Nearly two months after the July 11 Peaceful Anti-Communist Uprising at least 500 political are jailed and the Cuban regime refuses to comply with the provisions of their Constitutional rights, said the authors of the statement of the Cuban Conference of Religious Men and Women, CONCUR, who are involved in the pre-trial and trial procedures.

Among the violations, the representatives of CONCUR named repeated refusals to request for the changes of preventive measures, failure to consider the evidence presented by the defense, and unusually limited communication of the detainees with their families.

The legal assistants emphasised that the regime exploits the epidemiological situation to make it difficult for lawyers to meet their defendants in prisons.

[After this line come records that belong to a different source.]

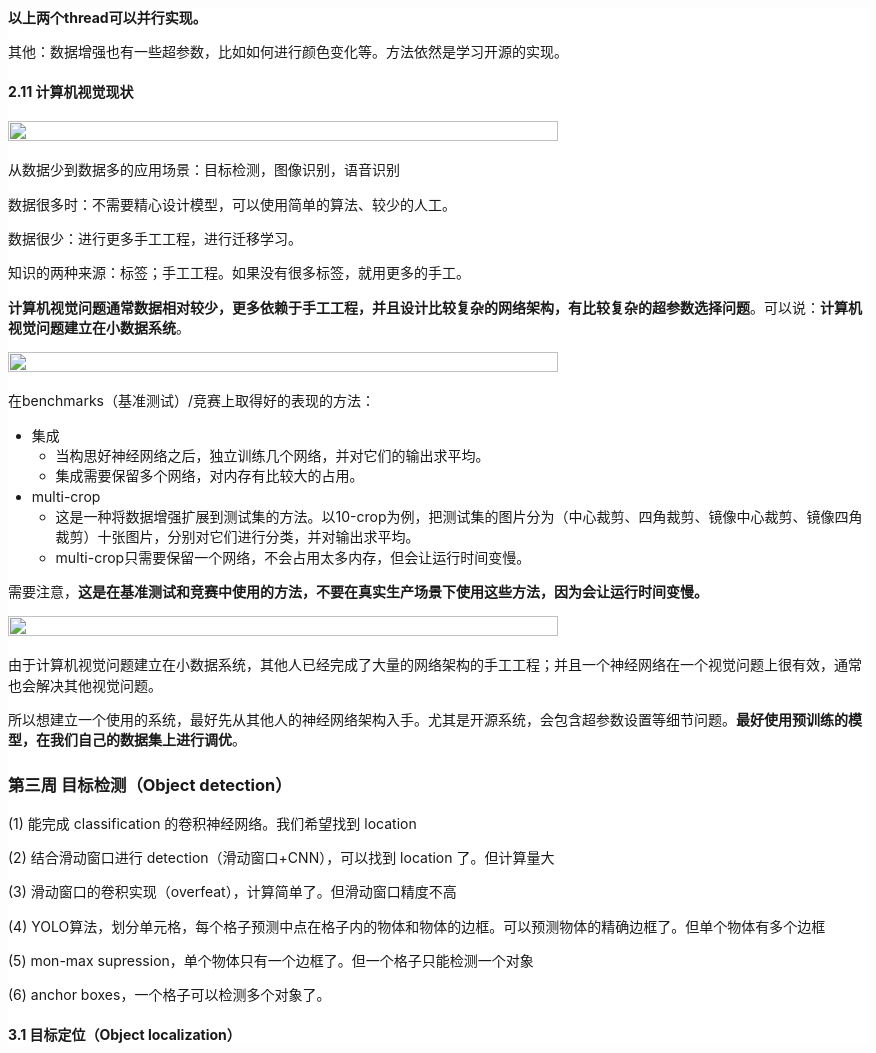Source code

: **以上两个thread可以并行实现。**



其他：数据增强也有一些超参数，比如如何进行颜色变化等。方法依然是学习开源的实现。



#### 2.11 计算机视觉现状

<img src='C:\Users\acbgzm\Documents\GitHub\MyPostImage\ml-notes-img\nndl\149.png' width="80%" height="80%"/>

从数据少到数据多的应用场景：目标检测，图像识别，语音识别

数据很多时：不需要精心设计模型，可以使用简单的算法、较少的人工。

数据很少：进行更多手工工程，进行迁移学习。

知识的两种来源：标签；手工工程。如果没有很多标签，就用更多的手工。

**计算机视觉问题通常数据相对较少，更多依赖于手工工程，并且设计比较复杂的网络架构，有比较复杂的超参数选择问题**。可以说：**计算机视觉问题建立在小数据系统**。



<img src='C:\Users\acbgzm\Documents\GitHub\MyPostImage\ml-notes-img\nndl\150.png' width="80%" height="80%"/>

在benchmarks（基准测试）/竞赛上取得好的表现的方法：

- 集成
  - 当构思好神经网络之后，独立训练几个网络，并对它们的输出求平均。
  - 集成需要保留多个网络，对内存有比较大的占用。
- multi-crop
  - 这是一种将数据增强扩展到测试集的方法。以10-crop为例，把测试集的图片分为（中心裁剪、四角裁剪、镜像中心裁剪、镜像四角裁剪）十张图片，分别对它们进行分类，并对输出求平均。
  - multi-crop只需要保留一个网络，不会占用太多内存，但会让运行时间变慢。

需要注意，**这是在基准测试和竞赛中使用的方法，不要在真实生产场景下使用这些方法，因为会让运行时间变慢。**



<img src='C:\Users\acbgzm\Documents\GitHub\MyPostImage\ml-notes-img\nndl\151.png' width="80%" height="80%"/>

由于计算机视觉问题建立在小数据系统，其他人已经完成了大量的网络架构的手工工程；并且一个神经网络在一个视觉问题上很有效，通常也会解决其他视觉问题。

所以想建立一个使用的系统，最好先从其他人的神经网络架构入手。尤其是开源系统，会包含超参数设置等细节问题。**最好使用预训练的模型，在我们自己的数据集上进行调优**。





### 第三周 目标检测（Object detection）

(1) 能完成 classification 的卷积神经网络。我们希望找到 location

(2) 结合滑动窗口进行 detection（滑动窗口+CNN），可以找到 location 了。但计算量大

(3) 滑动窗口的卷积实现（overfeat），计算简单了。但滑动窗口精度不高

(4) YOLO算法，划分单元格，每个格子预测中点在格子内的物体和物体的边框。可以预测物体的精确边框了。但单个物体有多个边框

(5) mon-max supression，单个物体只有一个边框了。但一个格子只能检测一个对象

(6) anchor boxes，一个格子可以检测多个对象了。

#### 3.1 目标定位（Object localization）
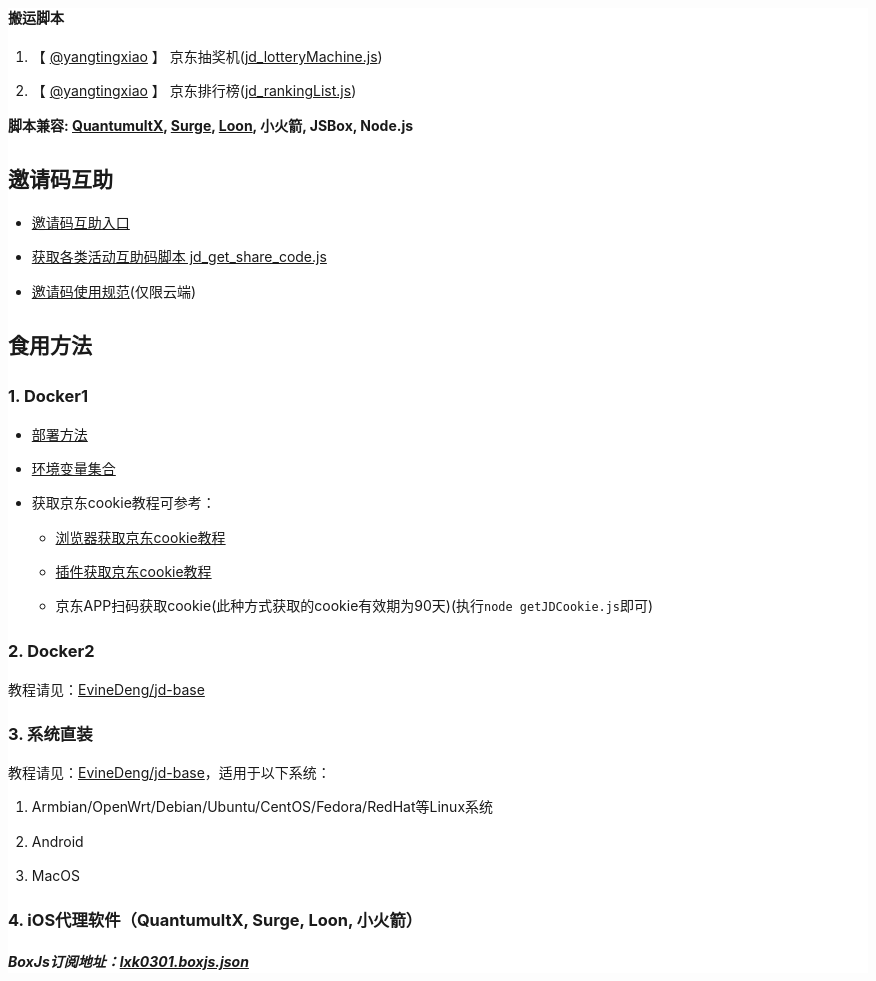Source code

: 


#### 搬运脚本

1.  【 [@yangtingxiao](https://github.com/yangtingxiao) 】 京东抽奖机([jd_lotteryMachine.js](https://raw.githubusercontent.com/LXK9301/jd_scripts/master/jd_lotteryMachine.js))

2.  【 [@yangtingxiao](https://github.com/yangtingxiao) 】 京东排行榜([jd_rankingList.js](https://raw.githubusercontent.com/LXK9301/jd_scripts/master/jd_rankingList.js))

**脚本兼容: [QuantumultX](https://apps.apple.com/us/app/quantumult-x/id1443988620), [Surge](https://apps.apple.com/us/app/surge-4/id1442620678), [Loon](https://apps.apple.com/us/app/loon/id1373567447), 小火箭, JSBox, Node.js**

## 邀请码互助

- [邀请码互助入口](https://github.com/LXK9301/jd_scripts/discussions)

- [获取各类活动互助码脚本 jd_get_share_code.js](https://raw.githubusercontent.com/LXK9301/jd_scripts/master/jd_get_share_code.js)

- [邀请码使用规范](githubAction.md#互助码类环境变量)(仅限云端)

## 食用方法

### 1. Docker1

- [部署方法](https://github.com/LXK9301/jd_scripts/tree/master/docker)

- [环境变量集合](https://github.com/LXK9301/jd_scripts/blob/master/githubAction.md)
 
- 获取京东cookie教程可参考：
  
  + [浏览器获取京东cookie教程](https://github.com/LXK9301/jd_scripts/blob/master/backUp/GetJdCookie.md)
    
  + [插件获取京东cookie教程](https://github.com/LXK9301/jd_scripts/blob/master/backUp/GetJdCookie2.md)
    
  + 京东APP扫码获取cookie(此种方式获取的cookie有效期为90天)(执行`node getJDCookie.js`即可)

### 2. Docker2

教程请见：[EvineDeng/jd-base](https://github.com/EvineDeng/jd-base)

### 3. 系统直装

教程请见：[EvineDeng/jd-base](https://github.com/EvineDeng/jd-base)，适用于以下系统：

  1. Armbian/OpenWrt/Debian/Ubuntu/CentOS/Fedora/RedHat等Linux系统

  2. Android

  3. MacOS

### 4. iOS代理软件（QuantumultX, Surge, Loon, 小火箭）

##### BoxJs订阅地址：[lxk0301.boxjs.json](https://raw.githubusercontent.com/LXK9301/jd_scripts/master/lxk0301.boxjs.json)
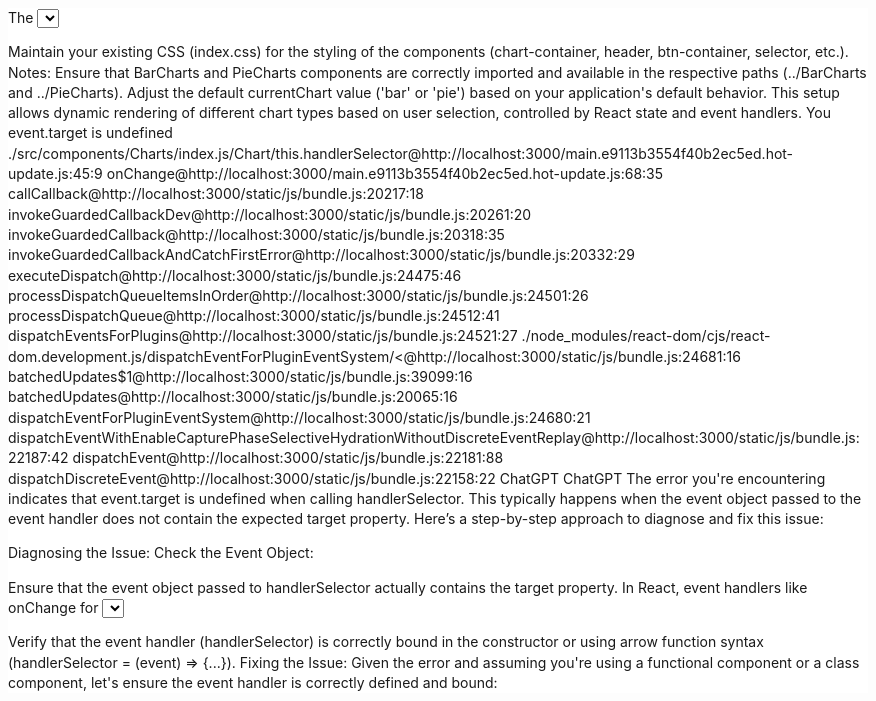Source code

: The <select> dropdown allows users to switch between 'Bar Chart' and 'Pie Chart'. The selected value (currentChart) is controlled by React state (this.state.currentChart), and the onChange event triggers handlerSelector to update the state accordingly.
Styling:

Maintain your existing CSS (index.css) for the styling of the components (chart-container, header, btn-container, selector, etc.).
Notes:
Ensure that BarCharts and PieCharts components are correctly imported and available in the respective paths (../BarCharts and ../PieCharts).
Adjust the default currentChart value ('bar' or 'pie') based on your application's default behavior.
This setup allows dynamic rendering of different chart types based on user selection, controlled by React state and event handlers.
You
event.target is undefined
./src/components/Charts/index.js/Chart/this.handlerSelector@http://localhost:3000/main.e9113b3554f40b2ec5ed.hot-update.js:45:9
onChange@http://localhost:3000/main.e9113b3554f40b2ec5ed.hot-update.js:68:35
callCallback@http://localhost:3000/static/js/bundle.js:20217:18
invokeGuardedCallbackDev@http://localhost:3000/static/js/bundle.js:20261:20
invokeGuardedCallback@http://localhost:3000/static/js/bundle.js:20318:35
invokeGuardedCallbackAndCatchFirstError@http://localhost:3000/static/js/bundle.js:20332:29
executeDispatch@http://localhost:3000/static/js/bundle.js:24475:46
processDispatchQueueItemsInOrder@http://localhost:3000/static/js/bundle.js:24501:26
processDispatchQueue@http://localhost:3000/static/js/bundle.js:24512:41
dispatchEventsForPlugins@http://localhost:3000/static/js/bundle.js:24521:27
./node_modules/react-dom/cjs/react-dom.development.js/dispatchEventForPluginEventSystem/<@http://localhost:3000/static/js/bundle.js:24681:16
batchedUpdates$1@http://localhost:3000/static/js/bundle.js:39099:16
batchedUpdates@http://localhost:3000/static/js/bundle.js:20065:16
dispatchEventForPluginEventSystem@http://localhost:3000/static/js/bundle.js:24680:21
dispatchEventWithEnableCapturePhaseSelectiveHydrationWithoutDiscreteEventReplay@http://localhost:3000/static/js/bundle.js:22187:42
dispatchEvent@http://localhost:3000/static/js/bundle.js:22181:88
dispatchDiscreteEvent@http://localhost:3000/static/js/bundle.js:22158:22
ChatGPT
ChatGPT
The error you're encountering indicates that event.target is undefined when calling handlerSelector. This typically happens when the event object passed to the event handler does not contain the expected target property. Here’s a step-by-step approach to diagnose and fix this issue:

Diagnosing the Issue:
Check the Event Object:

Ensure that the event object passed to handlerSelector actually contains the target property. In React, event handlers like onChange for <select> elements should receive an event object that contains target.
Event Handler Binding:

Verify that the event handler (handlerSelector) is correctly bound in the constructor or using arrow function syntax (handlerSelector = (event) => {...}).
Fixing the Issue:
Given the error and assuming you're using a functional component or a class component, let's ensure the event handler is correctly defined and bound:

The CONCUR representative also said that the cases are based on scarce evidence of the alleged crimes.

Quoting article 56 of the Cuban Constitution, Christian lawyers called upon the Communist regime to dismiss charges against those who peacefully protested since it is their citizens' right.

The Cuban Conference of Religious Men and Women has warned that many of the accused do not have legal representation at the trial.


Minors among more than 1000 arrested

The analysts of the Cubalex legal centre have informed in their latest report that at least fifteen minors under 18 years of age were among the unjustly imprisoned protesters.

The organisation has documented 1,020 arrests related to the Uprising. Among 505 political prisoners were 66 women.

The legal organisation confirmed that so far, sixteen Cubans have been sentenced. The punishment ranges from one year of prison to a month. But typically, the judges sent the protesters to at least eight months of unjust jail.